Texto de partida
Pero si hoy hablo de Max Mazin no es para glosar toda su apasionante biografía, sino para fijarme sólo en un aspecto clave: su formación. Dados los acontecimientos de su vida, Max Mazin sólo hizo sus estudios de Secundaria, que terminó con 16 años, y no fue nunca a ninguna universidad. Me decían sus hijos que, hasta los últimos años de su vida, les sorprendía de vez en cuando recitando de memoria largas tiradas de versos de Virgilio o de Horacio, que, les decía, había aprendido en un nada Escuela Secundaria de Vilna, la capital de Lituania, donde con 11 años le mandaron sus padres para que estudiara el bachillerato, viviendo en casa de unos tíos. Hoy no faltarán —más bien sobrarán— pedagogos que objetarán que para qué tiene que aprender latín un niño judío de 11 años, que tiene como lengua paterna el yiddish; como lengua materna, el ruso, y como lengua de la escuela primaria, de relación con sus amigos de la calle, el polaco. ¡Ah!, y que, además, en la sinagoga y en la piadosa lectura de la Biblia que se hacía en su casa y en casa de sus tíos, usaba el hebreo con bastante fluidez. ¿Por qué, entonces, en Vilna, en el colegio donde hizo su bachillerato, que, además, era judío confesional, le hicieron estudiar, y muy a fondo, latín?

Entradas del conjunto de datos:
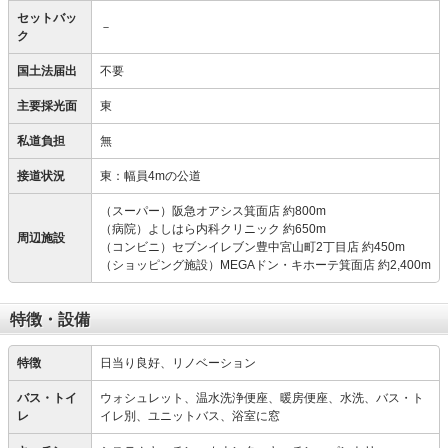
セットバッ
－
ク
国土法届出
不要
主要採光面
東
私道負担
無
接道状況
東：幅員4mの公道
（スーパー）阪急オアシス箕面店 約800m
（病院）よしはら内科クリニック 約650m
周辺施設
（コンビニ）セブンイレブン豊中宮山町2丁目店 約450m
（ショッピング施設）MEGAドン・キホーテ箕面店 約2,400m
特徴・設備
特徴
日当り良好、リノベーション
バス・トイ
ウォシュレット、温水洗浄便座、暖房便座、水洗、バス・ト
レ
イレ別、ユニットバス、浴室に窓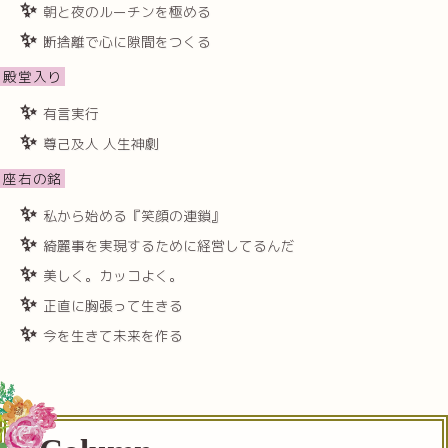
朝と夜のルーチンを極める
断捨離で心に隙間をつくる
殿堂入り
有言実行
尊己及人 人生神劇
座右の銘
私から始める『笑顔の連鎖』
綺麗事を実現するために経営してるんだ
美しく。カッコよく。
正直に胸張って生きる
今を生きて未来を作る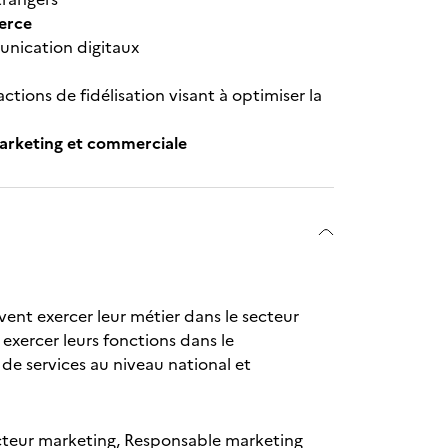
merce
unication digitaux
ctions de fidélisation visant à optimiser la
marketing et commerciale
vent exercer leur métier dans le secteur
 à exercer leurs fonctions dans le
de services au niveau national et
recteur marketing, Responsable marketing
* * *
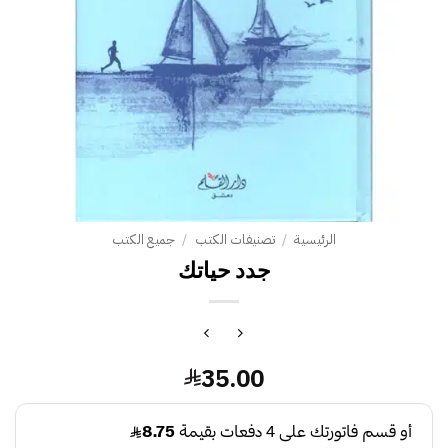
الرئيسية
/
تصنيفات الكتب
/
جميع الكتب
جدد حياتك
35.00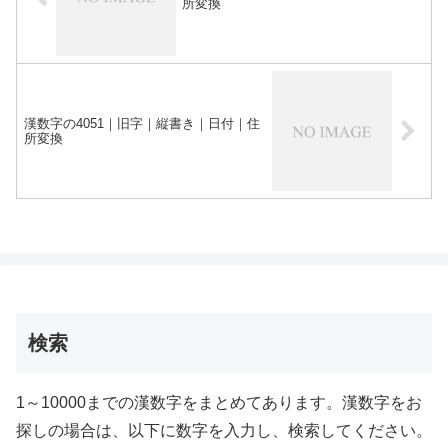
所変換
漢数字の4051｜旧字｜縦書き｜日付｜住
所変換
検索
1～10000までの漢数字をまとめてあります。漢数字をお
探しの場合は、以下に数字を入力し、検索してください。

Tareas a realizar
1) Según el texto sobre Max Mazin, ¿con qué fin lo mandaron sus padres a Vilna a los 11 años? Responde en una o dos frases.
2) Prolonga el texto sobre Max Mazin a partir de su última frase.

Respuestas
1) Sus padres lo mandaron a Vilna para que estudiara el bachillerato. Durante ese tiempo vivió en casa de unos tíos.

2)
La respuesta a esa pregunta en los años treinta del siglo pasado, cuando Max Mazin hizo su secundaria, no ofrecía ninguna duda en ningún país de Europa. En aquellos años en los que no existía la Unión Europea ni abundaban tanto como ahora los discursos europeístas, no había sin embargo, la menor duda acerca de que las bases de la cultura europea eran el pensamiento de Grecia y Roma y la moral y los valores de la tradición religiosa judeocristiana. Por eso, en el bachillerato de entonces las lenguas clásicas ocupaban un lugar prominente en todos los países de Europa. Además, sin Unión Europea ni otras superestructuras administrativas, todos los países europeos habían implantado un bachillerato de siete u ocho años, desde los diez u once de los alumnos hasta sus 17 o 18, en el que se estudiaba lo mismo: una lengua clásica casi siempre el latín y a veces algo de griego; matemáticas hasta asomarse al cálculo infinitesimal; una lengua moderna distinta de la propia; unas lecturas de obras fundamentales de la literatura universal, para que a ningún bachiller europeo le resultaran ajenos Dante, Cervantes, Shakespeare o Goethe; algo de filosofía para familiarizarse con autores como Platón, Aristóteles, San Agustín o Kant; y unos buenos resúmenes de la Historia Universal.
 
Aquel bachillerato humanístico y clásico, que había nacido en la Alemania de Bismarck y que después habían copiado todos los países de Europa sirvió para crear unas generaciones de europeos que compartían una cultura unos conocimientos y unos valores. Ese bachillerato se convirtió en la columna vertebral de la cultura de todos los países y, en consecuencia, de la cultura de toda Europa. Sin temor a exagerar podemos afirmar que ese bachillerato está en la base del progreso científico, intelectual y cultural de la Europa de los últimos 150 años.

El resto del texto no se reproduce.